Passes available. The NWFF is located at 1515 12th Ave. on Capitol Hill between
Pike and Pine. For more information, please click here. You can also call
206-329-2629 for general info and 206-267-5380 for show times.


  1. Kathy, I enjoyed reading your blog entry "Revelations of the Human Soul". The film Camera Buff was a major turning point for Kieslowski. He wanted to show in this film just what he began to realize at that time himself - that filmed reality is not reality at all but a perception of it; a controlled one. The last minute of this film conveys this perfectly.
    Kieslowski made his films partly for the audience but also partly for himself to try to make sense of his own existence. He didn't regard his earlier documentaries well because they did not do quite what he wanted them to do. But with the Double Life Of Veronique and the Three Colors Trilogy he felt he was moving closer to what he was aiming for. Something he knew and admitted that literature was better at; where dialogue was less necessary for understanding.
    Incidentally, the Northwest Film Forum details are on my site Weronika's World together with other events if you're interested:
    I run a blog on Kieslowski's films that you're very welcome to add your views/reviews at:
    Other news I received last night is that Irene Jacob, Krzysztof Zanussi and Agnieska Holland had to pull out from attending the "Hommage A Kieslowski" event taking place this evening in Tourcoing, France but that a video will be shown in their absence:

  2. I highly recommend No End (Friday, Nov.17). It played at SIFF in '86 or so. Images from it are still lodged in my brain 20 years later. Deeply melancholy, and probably his most political narrative film. Blind Chance--which inspired the Gwyneth Paltrow movie, Sliding Doors--is also a must-see, especially for admirers of the Blue/White/Red trilogy. Again, it's more explicitly political than his more famous movies.
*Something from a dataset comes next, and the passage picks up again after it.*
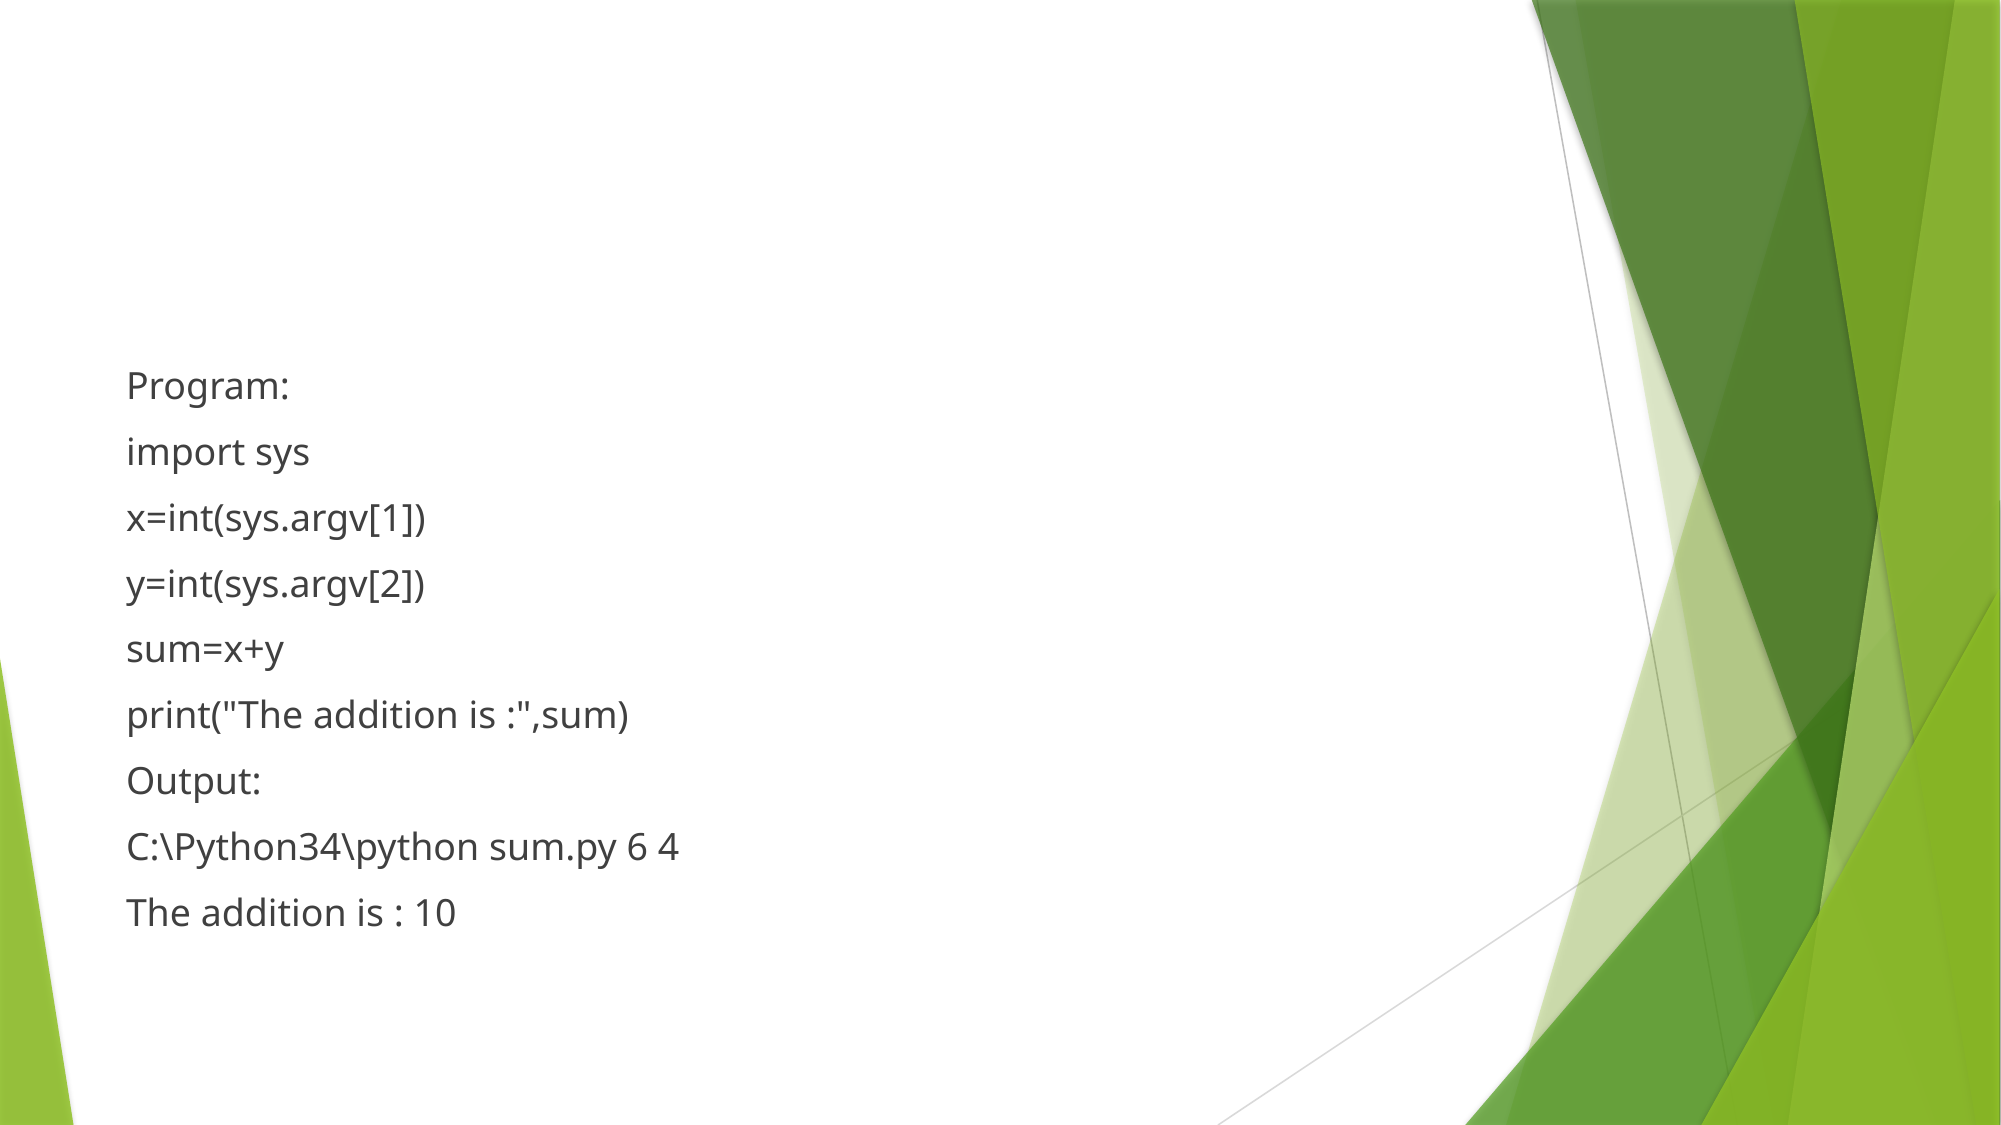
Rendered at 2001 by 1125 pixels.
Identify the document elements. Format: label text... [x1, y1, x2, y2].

list Program: import sys x=int(sys.argv[1]) y=int(sys.argv[2]) sum=x+y print("The addition is :",sum) Output: C:\Python34\python sum.py 6 4 The addition is : 10 [111, 354, 1522, 992]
  3. Thanks so much for your comments. I hope I'm able to catch "Camera Buff," "No End," and "Blind Chance" (but with my schedule, this is doubtful). I wish they weren't only screening for one day a piece. At the time of its release, many seemed to think "Sliding Doors" was inspired by "The Double Life of Veronique," but that's probably because they were more familiar with the later film. Don't know if anyone caught "Hell" at this year's SIFF, but it was deeply disappointing. Beautiful to look at, but ultimately empty--something I could never say about Kieslowksi's work.